If a TBX is imported into an existing TermCollection, the newly imported data is merged into the existing collection.
A basic merging is always done, extended merging must be enabled via the parameter mergeTerms.
The merging is done on different levels:
term entry level
term level
basic term entry merge
By default term entries in the TBX with the same id (tbx term entry id attribute) are always merged if there is an already imported term entry with the same ID. This is called the basic term entry merge. This does not depend on the mergeTerms parameter and is performed always.
In this case all terms in TBX termEntry are saved to the same termEntry in the database (of course in the same language).
basic term entry merge > same language > affected terms
If the termEntry-ID matches,
and the term-ID matches too (in the same language), the term is updated regardless of the mergeTerms parameter
and the term-ID does not match, but the term is the same (by content and in the same language), the term is still merged, even if mergeTerms is false.
Parameter mergeTerms = true
If the parameter mergeTerms is true, translate5 will search all existing terms to see if the same term already exists in the TermCollection in the same language.
If a term is found:
the first term that is found is updated by the values in the TBX file
The term-ID and termEntry-ID remain the same as they already existed in translate5.
All other terms of this termEntry in the TBX file will be imported/merged to the same termEntry of the TermCollection, that just has been found through the matching
This means, if 2 (or more) terms that belong to the same termEntry-ID in the TBX file can be merged with a term in the database, but in the database those terms do NOT belong to the same termEntry-ID, only the first one will be merged with the one it matches and the second one (or more) will be put into the same termEntry as the first one.
If no term of a termEntry can be matched with an existing term in the termCollection:
a new termEntry is added with the termEntry ID of the TBX in the TermCollection
all terms of the termEntry of the TBX are added to this termEntry in the TermCollection
mergeTerms true summary
Summarized this means, that the checks should be done in the following order, in case the termEntry-ID does not exist in the termCollection and mergeTerms is true:
For each term of a termEntry of the TBX file check, if the term exists in the termCollection within the same language.
If yes, merge it
Also put all other terms of the same termEntry of the TBX (independent of their language) file into this termEntry in the termCollection
For all other terms in the same termEntry you therefore can stop checking, if they match with something (abort the loop)
If the term does not match, check the next
if no term of the termEntry of the TBX file can be matched, create a new termEntry with the termEntry-ID of the TBX and add all terms from the TBX to that termEntry in the termCollection with the term-IDs of the TBX.

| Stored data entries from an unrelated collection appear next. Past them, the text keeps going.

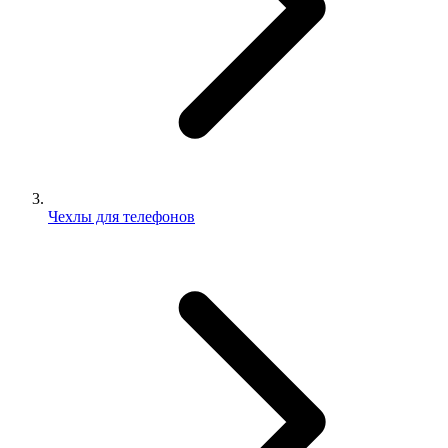
Чехлы для телефонов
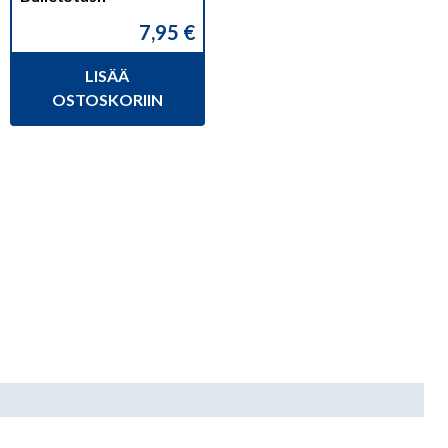
7,95
€
LISÄÄ
OSTOSKORIIN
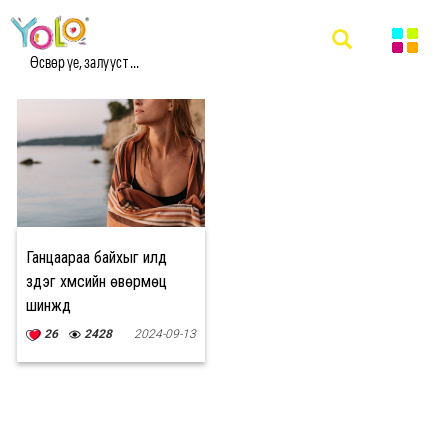
#ТАНИН МЭДЭХҮЙ МЭДЭЭ
Өсвөр үе, залууст ...
Ганцаараа байхыг илүүд
үздэг хүмүүсийн өвөрмөц
шинжүүд
26
2428
2024-09-13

Parameter mergeTerms = false
If the parameter mergeTerms is false
a new termEntry is added to the termCollection with the term ID of the TBX file
and all terms of this termEntry of the TBX file are added to this new termEntry in the termCollection with the term IDs of the TBX file
basically the same thing as if no term from this termEntry in the TBX can be matched in the termCollection
On each term merge is checked
If a term already exists in the TermCollection and should be merged with the imported term, it is checked, if the term already exists in other termEntries of the same TermCollection as well
If yes: The term is not merged and not imported, but an import error is recorded and the import continues with the next termEntry (the entire termEntry of this term is skipped). After the import is finished, all import errors are shown in the GUI / passed back via API.
If no: The term is merged as described above
Memory usage
For memory usage the experience is, that for the import of a 2GB TBX file approximately 3GB of memory is used by PHP while the import. See also the installation informations.
Also keep in mind that the TBX import may also consume a zip file containing one or multiple TBX files - this reduces file size enormously for the upload.